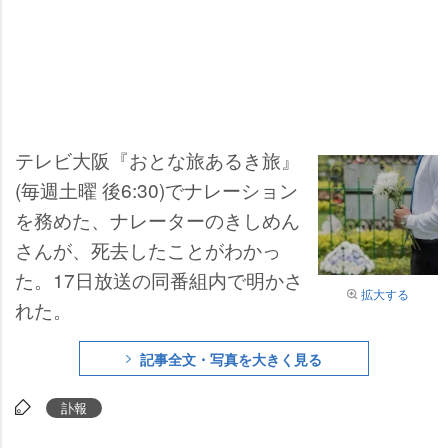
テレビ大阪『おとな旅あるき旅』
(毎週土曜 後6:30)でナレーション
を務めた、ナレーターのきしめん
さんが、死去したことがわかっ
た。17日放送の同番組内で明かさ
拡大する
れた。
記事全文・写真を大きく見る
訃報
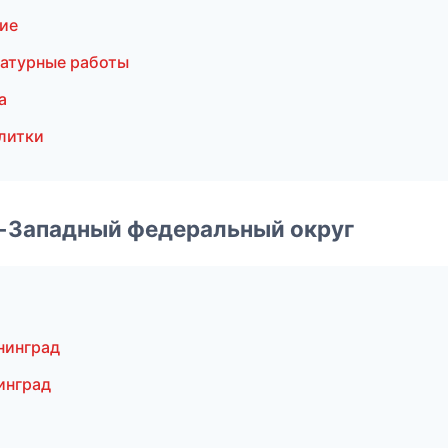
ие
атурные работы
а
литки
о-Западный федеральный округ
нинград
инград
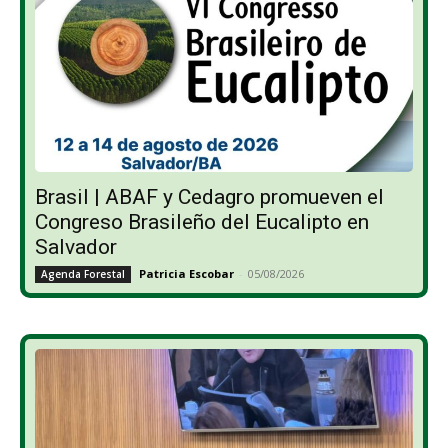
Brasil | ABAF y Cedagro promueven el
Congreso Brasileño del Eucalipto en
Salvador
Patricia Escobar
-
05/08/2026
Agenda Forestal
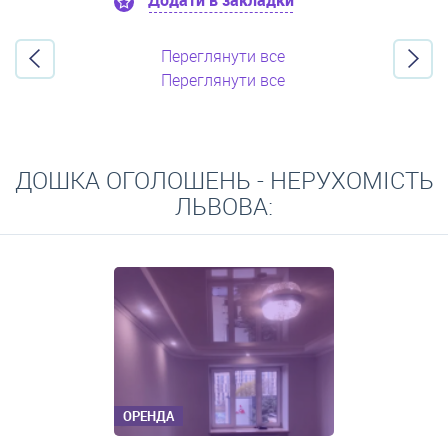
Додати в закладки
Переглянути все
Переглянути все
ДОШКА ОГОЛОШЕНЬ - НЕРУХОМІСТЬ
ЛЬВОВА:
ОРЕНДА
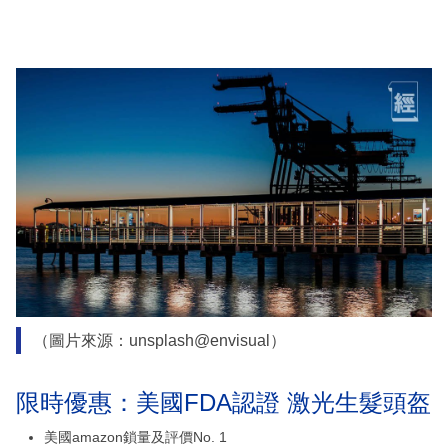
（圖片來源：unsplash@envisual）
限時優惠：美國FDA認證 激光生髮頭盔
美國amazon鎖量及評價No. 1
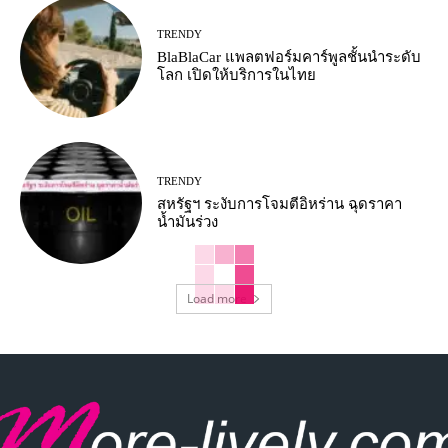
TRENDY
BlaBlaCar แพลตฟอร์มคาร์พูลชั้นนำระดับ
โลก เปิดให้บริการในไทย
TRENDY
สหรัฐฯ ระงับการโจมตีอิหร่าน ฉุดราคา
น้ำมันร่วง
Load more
##############################
◆ **What needs to be done**
Reproduce the material from the line that contains "Brasil | ABAF y Cedagro promueven el" through its final line, replacing "Salvador" with "Recife" and keeping everything else unchanged. Omit the pictures.

◆ **The answer**
Brasil | ABAF y Cedagro promueven el
Congreso Brasileño del Eucalipto en
Recife
Patricia Escobar
-
05/08/2026
Agenda Forestal
Додати в закладки
Переглянути все
Переглянути все
ДОШКА ОГОЛОШЕНЬ - НЕРУХОМІСТЬ
ЛЬВОВА:
ОРЕНДА
（圖片來源：unsplash@envisual）
限時優惠：美國FDA認證 激光生髮頭盔
美國amazon鎖量及評價No. 1
TRENDY
BlaBlaCar แพลตฟอร์มคาร์พูลชั้นนำระดับ
โลก เปิดให้บริการในไทย
TRENDY
สหรัฐฯ ระงับการโจมตีอิหร่าน ฉุดราคา
น้ำมันร่วง
Load more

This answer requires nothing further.